Propriétés
du Maréchal Clauzel
Le Maréchal Clauzel possédait
exactement dans la Régence :
--- La ferme de Maison-Carrée (Ouali Dadda), achetée le
3 décembre 1830, au prix de 360 francs de rente.
--- La ferme de Baba-Ali, près de la Ferme-Modèle,
achetée le 10 février 1831, au prix de 1.080 francs de rente.
--- La campagne dite de l'Agha, achetée le 20 février 1831,
au prix de 900 francs de rente.
--- Le fondouk de l'Agha, acheté le 22 février 1831, au
prix de 360 francs de fente.
--- Le jardin Chebbach à Blida, acheté le 10 novembre 1833,
à Tizi El Ben Ali Ben Imaël, bey de Tittery, au prix de 558
francs de rente.
--- Une maison sise rue des Lotophages, à Alger, achetée
le 11 janvier 1834, au prix de 2.160 francs.
(Extrait d'un état, fourni par le Directeur de l'Enregistrement
d'Alger, le 23 décembre 1836).
Ferme de Maison-Carrée
(Fort)
Cet ancien fort turc était connu,
jadis, sous les noms de Bordj-el-Kantara (Fort du Pont) ( Ce
pont, qui traversait l'Harrach, fut construit en 1697, par le Dey Hadj-Hamed,
et réparé par Ibrahim en 1737.) et de Bordj-el-Agha.
(Fort de l'Agha).
Il fut reconstruit, de 1822 à 1824, par l'Agha Yahia. Il datait
du pachalick d'Abdi (1724).

Lignes d'un jeu de données
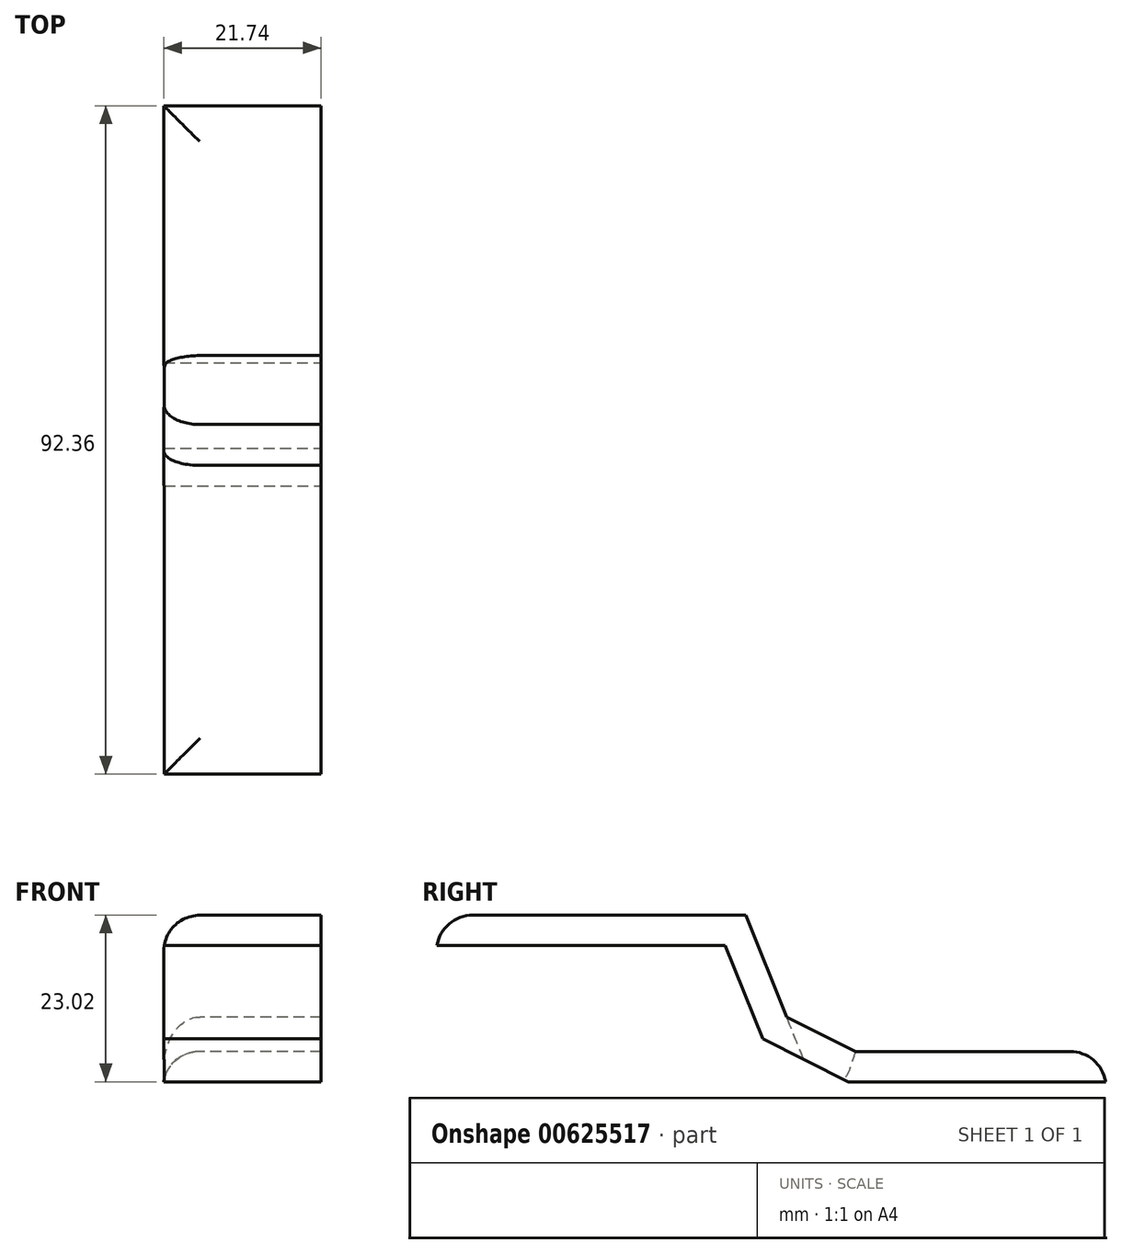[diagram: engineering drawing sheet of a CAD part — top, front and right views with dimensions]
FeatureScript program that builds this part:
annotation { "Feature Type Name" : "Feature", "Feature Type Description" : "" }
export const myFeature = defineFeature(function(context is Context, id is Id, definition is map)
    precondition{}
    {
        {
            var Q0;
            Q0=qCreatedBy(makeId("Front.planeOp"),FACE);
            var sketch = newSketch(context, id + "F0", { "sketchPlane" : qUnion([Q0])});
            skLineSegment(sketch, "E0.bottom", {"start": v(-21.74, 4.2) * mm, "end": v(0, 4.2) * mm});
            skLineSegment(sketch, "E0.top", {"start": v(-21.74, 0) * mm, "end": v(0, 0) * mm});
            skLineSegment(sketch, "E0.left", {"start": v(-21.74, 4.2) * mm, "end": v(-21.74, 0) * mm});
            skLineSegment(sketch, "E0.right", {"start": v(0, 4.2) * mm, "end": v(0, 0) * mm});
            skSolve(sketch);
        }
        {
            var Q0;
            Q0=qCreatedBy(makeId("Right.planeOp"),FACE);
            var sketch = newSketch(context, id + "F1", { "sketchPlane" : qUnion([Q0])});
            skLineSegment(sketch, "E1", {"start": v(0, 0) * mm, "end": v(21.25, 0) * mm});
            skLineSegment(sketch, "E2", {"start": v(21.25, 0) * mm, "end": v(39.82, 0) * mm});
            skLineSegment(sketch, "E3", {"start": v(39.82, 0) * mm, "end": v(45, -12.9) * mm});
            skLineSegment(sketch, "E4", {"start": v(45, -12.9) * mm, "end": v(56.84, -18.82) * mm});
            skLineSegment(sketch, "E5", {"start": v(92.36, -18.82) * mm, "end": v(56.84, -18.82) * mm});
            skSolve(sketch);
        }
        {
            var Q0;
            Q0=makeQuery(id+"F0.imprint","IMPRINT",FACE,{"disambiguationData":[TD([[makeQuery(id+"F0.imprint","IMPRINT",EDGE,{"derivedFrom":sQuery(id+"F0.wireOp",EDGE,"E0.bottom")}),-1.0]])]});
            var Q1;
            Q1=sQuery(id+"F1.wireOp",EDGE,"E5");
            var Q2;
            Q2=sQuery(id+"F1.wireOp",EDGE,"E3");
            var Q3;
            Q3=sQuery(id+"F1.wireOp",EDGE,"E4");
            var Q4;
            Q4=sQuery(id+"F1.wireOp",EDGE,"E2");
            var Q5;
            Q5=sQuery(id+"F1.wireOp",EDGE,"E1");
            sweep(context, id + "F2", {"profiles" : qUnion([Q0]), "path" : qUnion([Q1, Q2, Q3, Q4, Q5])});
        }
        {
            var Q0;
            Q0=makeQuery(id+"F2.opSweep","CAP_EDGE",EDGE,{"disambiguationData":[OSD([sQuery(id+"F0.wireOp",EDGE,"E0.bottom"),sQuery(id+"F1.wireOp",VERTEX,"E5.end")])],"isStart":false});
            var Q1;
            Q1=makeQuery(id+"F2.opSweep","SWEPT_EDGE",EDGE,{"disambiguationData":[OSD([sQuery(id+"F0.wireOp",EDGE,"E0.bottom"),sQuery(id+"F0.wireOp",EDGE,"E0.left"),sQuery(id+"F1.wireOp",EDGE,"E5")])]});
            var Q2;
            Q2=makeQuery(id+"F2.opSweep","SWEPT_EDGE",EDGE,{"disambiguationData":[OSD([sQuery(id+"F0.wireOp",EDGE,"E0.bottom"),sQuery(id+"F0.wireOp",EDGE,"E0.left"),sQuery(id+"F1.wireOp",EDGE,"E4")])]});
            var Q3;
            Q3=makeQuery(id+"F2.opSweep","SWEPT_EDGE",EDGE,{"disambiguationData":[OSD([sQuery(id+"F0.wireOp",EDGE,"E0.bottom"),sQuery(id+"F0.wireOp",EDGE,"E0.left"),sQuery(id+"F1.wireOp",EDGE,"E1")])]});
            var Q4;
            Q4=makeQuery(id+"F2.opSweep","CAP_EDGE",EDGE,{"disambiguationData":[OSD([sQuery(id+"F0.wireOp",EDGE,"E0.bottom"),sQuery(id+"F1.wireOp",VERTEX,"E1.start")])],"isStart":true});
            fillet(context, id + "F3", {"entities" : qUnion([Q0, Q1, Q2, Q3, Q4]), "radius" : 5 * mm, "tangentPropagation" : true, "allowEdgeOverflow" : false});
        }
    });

Travail demandé |
A. Résumez en deux phrases le texte sur les propriétés du maréchal Clauzel.
B. Réécrivez le passage du texte sur les propriétés du maréchal Clauzel depuis « --- La campagne » jusqu'à « de 2.160 francs. » inclus, en remplaçant « Blida » par « Médéa ».
Appuyez-vous uniquement sur le texte.

Corrigés par exercice |
A. Le Maréchal Clauzel possédait dans la Régence plusieurs biens achetés entre 1830 et 1834 : des fermes à Maison-Carrée et à Baba-Ali, la campagne et le fondouk de l'Agha, un jardin à Blida et une maison rue des Lotophages, à Alger. La partie consacrée à Maison-Carrée décrit un ancien fort turc, autrefois nommé Bordj-el-Kantara et Bordj-el-Agha, reconstruit de 1822 à 1824 par l'Agha Yahia.

B.
--- La campagne dite de l'Agha, achetée le 20 février 1831,
au prix de 900 francs de rente.
--- Le fondouk de l'Agha, acheté le 22 février 1831, au
prix de 360 francs de fente.
--- Le jardin Chebbach à Médéa, acheté le 10 novembre 1833,
à Tizi El Ben Ali Ben Imaël, bey de Tittery, au prix de 558
francs de rente.
--- Une maison sise rue des Lotophages, à Alger, achetée
le 11 janvier 1834, au prix de 2.160 francs.